DOJ Seeks $48 Billion From Volkswagen
- The U.S. Department of Justice filed a lawsuit against Volkswagen AG; Audi AG; Volkswagen Group of America, Inc.; Porsche AG; and Porsche Cars North America, Inc. (collectively, VW), alleging that the carmaker violated the U.S. Clean Air Act by installing "defeat devices" to hide the actual amount of nitrogen oxide (NOx) emissions generated by the claimed clean diesel engines.
- The claims center around four separate types of alleged
violations Clean Air Act:
- VW sold vehicles with false certificates of conformity with U.S. regulations;
- VW sold vehicles that contained defeat devices;
- VW tampered with emissions control systems; and
- VW failed to disclose the presence of devices that could alter the performance of the emissions control system under certain conditions.

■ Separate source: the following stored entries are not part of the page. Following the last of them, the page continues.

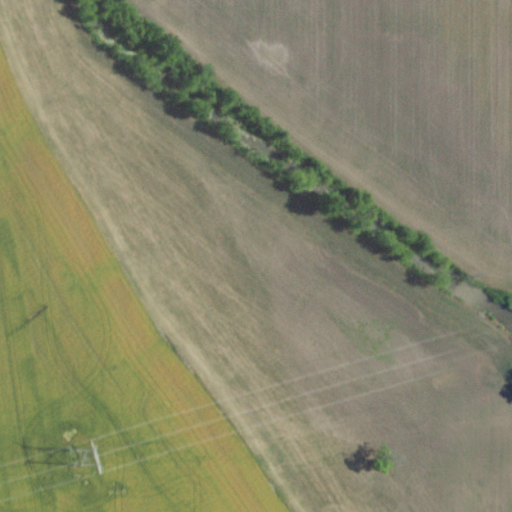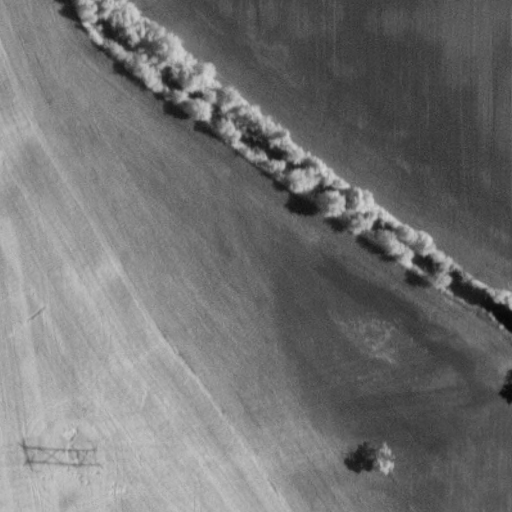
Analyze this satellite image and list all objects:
power tower: (71, 463)
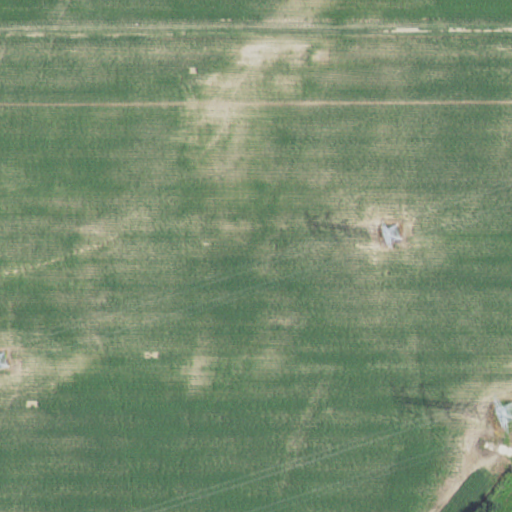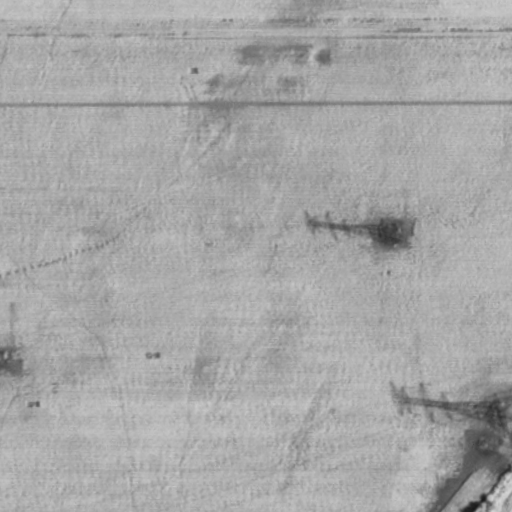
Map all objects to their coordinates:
crop: (301, 8)
road: (255, 21)
crop: (255, 270)
power tower: (509, 412)
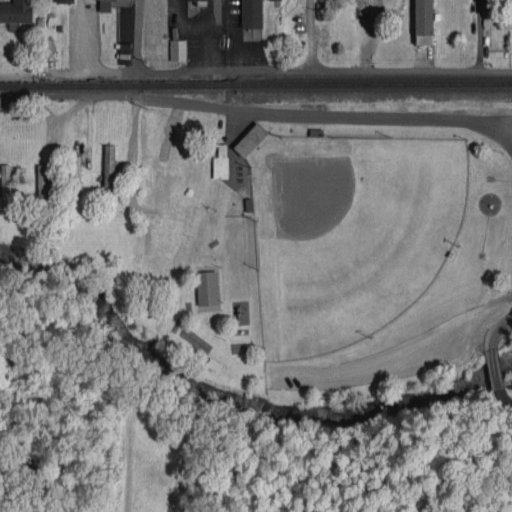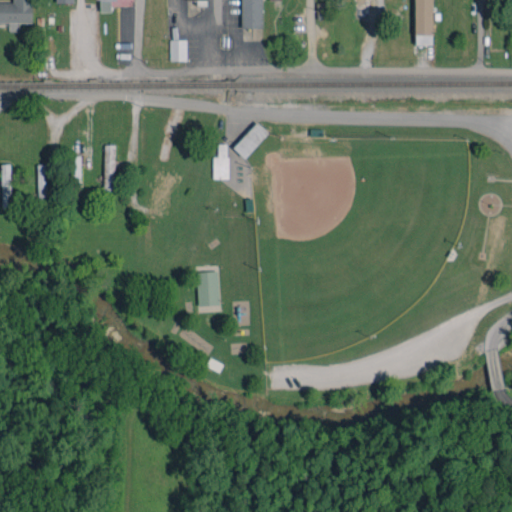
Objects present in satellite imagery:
building: (64, 1)
building: (112, 4)
building: (15, 12)
building: (250, 13)
building: (423, 22)
road: (311, 35)
road: (478, 36)
road: (133, 37)
building: (177, 49)
road: (320, 71)
railway: (118, 84)
railway: (374, 85)
road: (259, 113)
building: (250, 139)
building: (220, 162)
building: (109, 169)
building: (75, 170)
building: (5, 185)
building: (42, 185)
park: (349, 234)
park: (349, 246)
building: (207, 288)
road: (499, 332)
road: (396, 357)
road: (496, 371)
road: (506, 398)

- The complaint seeks civil penalties up to $32,500 for each violation prior to January 2009, and $37,500 for each violation thereafter. When applied to the indicated 600,000 vehicles, the combined penalties sought add up to $48 billion—significantly greater than the previous estimate of $18 billion. The DOJ is also seeking various forms of injunctive relief, including mitigation of current excess NOx emissions and prevention of future defeat devices.
Other Regulatory Issues
New Year, New Dietary Guidelines
- The U.S. Department of Health and Human Services has put out the 2015–2020 Dietary Guidelines for Americans, offering five "overarching guidelines" and some specific recommendations for healthy eating.
- The issue is not without controversy, and in this case led to a Congressional hearing in December. On certain topics, like the role of cholesterol (the warning against it was dropped in this edition) and whether red meat is healthy in any amount (the rumored recommendation against eating red meat did not materialize), the Guidelines pit different sectors of the economy against others.